(Records from a data collection)

-=-=-=-=-

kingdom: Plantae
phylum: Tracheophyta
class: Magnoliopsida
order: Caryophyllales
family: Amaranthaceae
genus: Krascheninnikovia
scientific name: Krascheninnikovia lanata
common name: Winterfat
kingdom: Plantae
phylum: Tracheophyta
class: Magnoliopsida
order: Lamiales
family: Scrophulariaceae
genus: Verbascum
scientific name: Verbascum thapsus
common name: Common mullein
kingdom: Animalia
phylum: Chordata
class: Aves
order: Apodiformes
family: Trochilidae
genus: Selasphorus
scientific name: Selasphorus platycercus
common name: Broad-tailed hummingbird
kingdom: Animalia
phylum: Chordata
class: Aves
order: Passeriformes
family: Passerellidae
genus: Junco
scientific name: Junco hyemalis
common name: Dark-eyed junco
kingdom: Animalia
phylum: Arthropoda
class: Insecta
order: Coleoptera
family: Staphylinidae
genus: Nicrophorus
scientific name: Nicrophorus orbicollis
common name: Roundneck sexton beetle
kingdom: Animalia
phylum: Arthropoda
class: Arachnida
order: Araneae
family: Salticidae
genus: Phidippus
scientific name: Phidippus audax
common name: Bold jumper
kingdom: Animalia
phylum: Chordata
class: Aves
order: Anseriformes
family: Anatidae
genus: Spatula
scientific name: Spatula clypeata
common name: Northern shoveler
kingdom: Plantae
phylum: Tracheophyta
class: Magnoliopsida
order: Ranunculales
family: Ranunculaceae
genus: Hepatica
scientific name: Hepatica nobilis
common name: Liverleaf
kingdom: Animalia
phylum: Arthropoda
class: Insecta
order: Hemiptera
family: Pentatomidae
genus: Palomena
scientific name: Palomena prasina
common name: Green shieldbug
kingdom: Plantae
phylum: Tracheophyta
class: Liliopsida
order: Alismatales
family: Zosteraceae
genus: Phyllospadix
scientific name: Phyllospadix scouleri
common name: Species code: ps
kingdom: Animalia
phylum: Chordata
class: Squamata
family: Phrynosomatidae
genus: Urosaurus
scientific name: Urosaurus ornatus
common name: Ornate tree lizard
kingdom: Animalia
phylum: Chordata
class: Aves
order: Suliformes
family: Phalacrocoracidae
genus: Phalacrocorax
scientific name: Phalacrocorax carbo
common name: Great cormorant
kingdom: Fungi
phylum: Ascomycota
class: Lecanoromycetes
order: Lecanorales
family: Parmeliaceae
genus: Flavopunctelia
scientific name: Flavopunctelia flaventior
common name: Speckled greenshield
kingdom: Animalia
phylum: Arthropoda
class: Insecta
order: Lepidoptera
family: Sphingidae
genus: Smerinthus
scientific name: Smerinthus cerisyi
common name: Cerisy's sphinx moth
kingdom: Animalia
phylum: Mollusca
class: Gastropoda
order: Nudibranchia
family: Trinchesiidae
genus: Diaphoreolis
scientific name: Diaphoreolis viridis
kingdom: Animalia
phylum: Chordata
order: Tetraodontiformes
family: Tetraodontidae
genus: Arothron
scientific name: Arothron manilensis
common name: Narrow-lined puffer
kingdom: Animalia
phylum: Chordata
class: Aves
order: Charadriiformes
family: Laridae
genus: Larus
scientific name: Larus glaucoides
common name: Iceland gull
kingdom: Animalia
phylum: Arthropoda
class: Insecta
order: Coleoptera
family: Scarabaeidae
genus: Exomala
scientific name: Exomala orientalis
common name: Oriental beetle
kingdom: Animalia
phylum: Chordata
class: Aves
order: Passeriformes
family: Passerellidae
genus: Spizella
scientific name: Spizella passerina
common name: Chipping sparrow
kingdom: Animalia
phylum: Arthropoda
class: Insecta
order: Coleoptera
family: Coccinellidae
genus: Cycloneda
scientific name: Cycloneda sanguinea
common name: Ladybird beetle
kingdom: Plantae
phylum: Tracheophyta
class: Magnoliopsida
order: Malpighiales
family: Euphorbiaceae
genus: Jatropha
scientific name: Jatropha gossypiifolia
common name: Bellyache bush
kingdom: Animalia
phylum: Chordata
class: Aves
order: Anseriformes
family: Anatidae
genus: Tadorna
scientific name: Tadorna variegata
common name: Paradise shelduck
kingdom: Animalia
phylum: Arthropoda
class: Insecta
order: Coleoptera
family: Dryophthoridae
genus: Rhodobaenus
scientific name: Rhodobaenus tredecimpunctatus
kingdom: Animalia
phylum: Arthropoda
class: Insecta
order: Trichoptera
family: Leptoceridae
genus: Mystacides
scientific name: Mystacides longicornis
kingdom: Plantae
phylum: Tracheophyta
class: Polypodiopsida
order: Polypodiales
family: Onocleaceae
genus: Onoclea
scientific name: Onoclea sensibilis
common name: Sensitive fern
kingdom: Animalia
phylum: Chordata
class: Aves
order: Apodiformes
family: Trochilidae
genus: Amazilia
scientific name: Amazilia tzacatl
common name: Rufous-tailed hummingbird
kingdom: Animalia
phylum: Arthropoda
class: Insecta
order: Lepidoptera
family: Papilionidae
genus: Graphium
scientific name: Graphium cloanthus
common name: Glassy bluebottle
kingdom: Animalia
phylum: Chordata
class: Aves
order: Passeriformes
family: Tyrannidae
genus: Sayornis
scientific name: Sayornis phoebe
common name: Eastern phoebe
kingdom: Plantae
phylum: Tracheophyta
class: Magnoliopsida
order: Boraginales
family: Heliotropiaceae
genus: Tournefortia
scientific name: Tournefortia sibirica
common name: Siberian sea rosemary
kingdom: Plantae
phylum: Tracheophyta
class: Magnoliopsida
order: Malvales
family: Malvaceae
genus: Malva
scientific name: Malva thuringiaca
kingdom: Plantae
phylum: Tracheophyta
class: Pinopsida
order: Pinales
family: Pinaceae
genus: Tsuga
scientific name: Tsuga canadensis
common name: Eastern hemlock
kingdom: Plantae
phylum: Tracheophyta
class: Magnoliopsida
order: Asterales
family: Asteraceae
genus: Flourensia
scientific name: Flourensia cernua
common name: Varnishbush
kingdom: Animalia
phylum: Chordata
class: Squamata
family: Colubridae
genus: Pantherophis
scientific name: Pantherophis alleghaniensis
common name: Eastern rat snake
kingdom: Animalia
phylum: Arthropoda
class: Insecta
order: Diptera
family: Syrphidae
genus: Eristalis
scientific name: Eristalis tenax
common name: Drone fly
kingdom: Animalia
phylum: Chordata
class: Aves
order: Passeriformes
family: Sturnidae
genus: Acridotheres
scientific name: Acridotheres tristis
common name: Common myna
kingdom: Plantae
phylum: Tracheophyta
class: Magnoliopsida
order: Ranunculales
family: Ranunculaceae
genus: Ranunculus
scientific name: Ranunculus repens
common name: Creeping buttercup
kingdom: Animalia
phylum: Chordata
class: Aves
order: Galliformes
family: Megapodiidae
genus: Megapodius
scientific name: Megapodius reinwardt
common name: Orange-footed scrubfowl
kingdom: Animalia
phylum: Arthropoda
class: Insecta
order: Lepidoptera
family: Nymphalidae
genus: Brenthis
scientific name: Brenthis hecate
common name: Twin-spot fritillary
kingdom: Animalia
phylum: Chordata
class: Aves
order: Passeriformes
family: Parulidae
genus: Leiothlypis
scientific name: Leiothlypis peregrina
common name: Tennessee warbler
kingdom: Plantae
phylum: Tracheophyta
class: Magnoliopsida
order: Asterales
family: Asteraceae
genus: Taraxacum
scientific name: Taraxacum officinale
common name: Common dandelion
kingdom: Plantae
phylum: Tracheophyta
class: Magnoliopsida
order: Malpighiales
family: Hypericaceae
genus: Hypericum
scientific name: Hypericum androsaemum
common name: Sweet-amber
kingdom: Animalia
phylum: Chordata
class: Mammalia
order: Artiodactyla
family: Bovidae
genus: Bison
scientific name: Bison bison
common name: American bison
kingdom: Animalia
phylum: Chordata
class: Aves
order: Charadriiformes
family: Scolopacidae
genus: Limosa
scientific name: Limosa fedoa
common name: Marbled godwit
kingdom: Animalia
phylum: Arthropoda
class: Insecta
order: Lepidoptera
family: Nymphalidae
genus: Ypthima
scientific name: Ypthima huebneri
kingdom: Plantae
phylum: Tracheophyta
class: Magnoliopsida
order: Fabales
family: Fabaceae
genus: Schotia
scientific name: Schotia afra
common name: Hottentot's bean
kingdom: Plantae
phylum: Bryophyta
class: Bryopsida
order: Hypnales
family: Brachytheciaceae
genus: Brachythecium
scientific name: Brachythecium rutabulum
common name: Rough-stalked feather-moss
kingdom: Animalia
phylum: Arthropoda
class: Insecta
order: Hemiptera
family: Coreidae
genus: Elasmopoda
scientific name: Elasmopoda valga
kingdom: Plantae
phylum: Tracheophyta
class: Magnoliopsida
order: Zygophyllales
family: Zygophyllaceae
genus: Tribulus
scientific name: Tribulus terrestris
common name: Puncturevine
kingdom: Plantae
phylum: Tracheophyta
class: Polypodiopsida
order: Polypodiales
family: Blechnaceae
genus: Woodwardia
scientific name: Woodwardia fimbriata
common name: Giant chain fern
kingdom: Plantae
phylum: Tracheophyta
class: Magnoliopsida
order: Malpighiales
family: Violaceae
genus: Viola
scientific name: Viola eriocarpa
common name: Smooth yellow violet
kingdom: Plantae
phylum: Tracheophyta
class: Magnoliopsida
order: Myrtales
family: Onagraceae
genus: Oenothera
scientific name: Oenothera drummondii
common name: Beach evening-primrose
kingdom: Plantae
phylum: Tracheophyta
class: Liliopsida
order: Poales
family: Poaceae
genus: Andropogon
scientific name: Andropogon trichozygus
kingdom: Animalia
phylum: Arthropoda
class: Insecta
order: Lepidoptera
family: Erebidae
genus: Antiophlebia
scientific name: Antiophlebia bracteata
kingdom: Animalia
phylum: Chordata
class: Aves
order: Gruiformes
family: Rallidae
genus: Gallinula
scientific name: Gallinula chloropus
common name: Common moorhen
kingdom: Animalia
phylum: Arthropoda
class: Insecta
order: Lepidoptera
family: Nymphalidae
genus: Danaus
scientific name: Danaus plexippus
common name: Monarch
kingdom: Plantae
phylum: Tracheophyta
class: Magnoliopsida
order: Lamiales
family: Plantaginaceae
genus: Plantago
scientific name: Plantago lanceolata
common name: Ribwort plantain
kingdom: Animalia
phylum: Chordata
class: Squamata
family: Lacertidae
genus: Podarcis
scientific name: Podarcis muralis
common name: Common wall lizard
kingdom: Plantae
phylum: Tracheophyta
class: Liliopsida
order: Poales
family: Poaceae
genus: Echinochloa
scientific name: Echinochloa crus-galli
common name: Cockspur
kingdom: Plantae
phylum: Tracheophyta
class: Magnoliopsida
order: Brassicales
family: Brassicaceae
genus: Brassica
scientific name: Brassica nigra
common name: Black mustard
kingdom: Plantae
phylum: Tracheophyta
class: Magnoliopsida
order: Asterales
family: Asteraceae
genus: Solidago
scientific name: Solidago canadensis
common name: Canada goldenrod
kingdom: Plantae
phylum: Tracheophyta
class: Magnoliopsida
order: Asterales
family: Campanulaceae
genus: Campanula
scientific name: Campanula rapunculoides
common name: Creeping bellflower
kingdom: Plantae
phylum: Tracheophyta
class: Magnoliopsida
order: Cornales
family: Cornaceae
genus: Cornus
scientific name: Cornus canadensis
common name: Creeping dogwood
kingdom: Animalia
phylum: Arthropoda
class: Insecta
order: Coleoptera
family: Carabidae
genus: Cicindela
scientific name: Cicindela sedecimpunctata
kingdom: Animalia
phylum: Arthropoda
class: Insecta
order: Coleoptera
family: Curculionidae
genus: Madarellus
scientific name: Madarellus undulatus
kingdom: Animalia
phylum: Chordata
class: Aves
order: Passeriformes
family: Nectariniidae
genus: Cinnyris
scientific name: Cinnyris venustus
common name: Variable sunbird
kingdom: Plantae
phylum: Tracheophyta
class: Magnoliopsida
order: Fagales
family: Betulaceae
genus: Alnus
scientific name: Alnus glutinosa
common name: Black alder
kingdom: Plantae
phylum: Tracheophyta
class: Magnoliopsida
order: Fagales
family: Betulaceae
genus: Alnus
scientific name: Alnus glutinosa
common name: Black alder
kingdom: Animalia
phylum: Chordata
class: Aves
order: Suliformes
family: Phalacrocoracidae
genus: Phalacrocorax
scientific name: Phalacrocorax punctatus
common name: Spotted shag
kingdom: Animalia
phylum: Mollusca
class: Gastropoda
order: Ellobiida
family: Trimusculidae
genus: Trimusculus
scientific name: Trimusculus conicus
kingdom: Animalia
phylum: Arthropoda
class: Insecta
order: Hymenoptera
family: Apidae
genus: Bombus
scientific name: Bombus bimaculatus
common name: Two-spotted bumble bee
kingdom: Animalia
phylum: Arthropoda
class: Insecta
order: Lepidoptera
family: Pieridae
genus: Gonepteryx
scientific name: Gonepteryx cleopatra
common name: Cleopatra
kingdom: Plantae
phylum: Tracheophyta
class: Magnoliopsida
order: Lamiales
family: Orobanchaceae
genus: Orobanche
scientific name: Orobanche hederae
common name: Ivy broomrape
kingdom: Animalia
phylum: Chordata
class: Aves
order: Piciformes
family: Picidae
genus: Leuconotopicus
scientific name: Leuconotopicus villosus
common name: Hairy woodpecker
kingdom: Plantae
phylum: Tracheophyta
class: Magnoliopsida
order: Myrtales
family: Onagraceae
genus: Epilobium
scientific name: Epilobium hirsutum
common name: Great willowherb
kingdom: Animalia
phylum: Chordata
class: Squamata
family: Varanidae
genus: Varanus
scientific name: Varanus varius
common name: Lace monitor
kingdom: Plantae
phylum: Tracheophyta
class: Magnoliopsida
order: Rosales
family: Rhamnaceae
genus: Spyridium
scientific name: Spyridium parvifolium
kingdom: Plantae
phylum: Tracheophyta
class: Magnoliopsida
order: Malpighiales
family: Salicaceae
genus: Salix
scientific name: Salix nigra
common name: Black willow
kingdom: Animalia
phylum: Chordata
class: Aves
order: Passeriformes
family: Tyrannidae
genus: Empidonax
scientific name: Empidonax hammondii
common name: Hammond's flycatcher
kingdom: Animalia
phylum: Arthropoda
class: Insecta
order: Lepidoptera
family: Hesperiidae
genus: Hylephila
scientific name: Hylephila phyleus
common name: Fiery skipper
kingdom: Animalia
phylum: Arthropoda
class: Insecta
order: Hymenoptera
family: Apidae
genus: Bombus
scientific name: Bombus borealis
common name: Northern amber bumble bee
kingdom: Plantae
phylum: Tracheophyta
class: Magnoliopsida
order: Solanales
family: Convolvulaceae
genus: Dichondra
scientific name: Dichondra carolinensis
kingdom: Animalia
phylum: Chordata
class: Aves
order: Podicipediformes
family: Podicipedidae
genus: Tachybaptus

-=-=-=-=-

◆ Written request:
Write out the material word for word, from its first line up to and including the line containing "scientific name: Spatula clypeata".

◆ Correct result:
kingdom: Plantae
phylum: Tracheophyta
class: Magnoliopsida
order: Caryophyllales
family: Amaranthaceae
genus: Krascheninnikovia
scientific name: Krascheninnikovia lanata
common name: Winterfat
kingdom: Plantae
phylum: Tracheophyta
class: Magnoliopsida
order: Lamiales
family: Scrophulariaceae
genus: Verbascum
scientific name: Verbascum thapsus
common name: Common mullein
kingdom: Animalia
phylum: Chordata
class: Aves
order: Apodiformes
family: Trochilidae
genus: Selasphorus
scientific name: Selasphorus platycercus
common name: Broad-tailed hummingbird
kingdom: Animalia
phylum: Chordata
class: Aves
order: Passeriformes
family: Passerellidae
genus: Junco
scientific name: Junco hyemalis
common name: Dark-eyed junco
kingdom: Animalia
phylum: Arthropoda
class: Insecta
order: Coleoptera
family: Staphylinidae
genus: Nicrophorus
scientific name: Nicrophorus orbicollis
common name: Roundneck sexton beetle
kingdom: Animalia
phylum: Arthropoda
class: Arachnida
order: Araneae
family: Salticidae
genus: Phidippus
scientific name: Phidippus audax
common name: Bold jumper
kingdom: Animalia
phylum: Chordata
class: Aves
order: Anseriformes
family: Anatidae
genus: Spatula
scientific name: Spatula clypeata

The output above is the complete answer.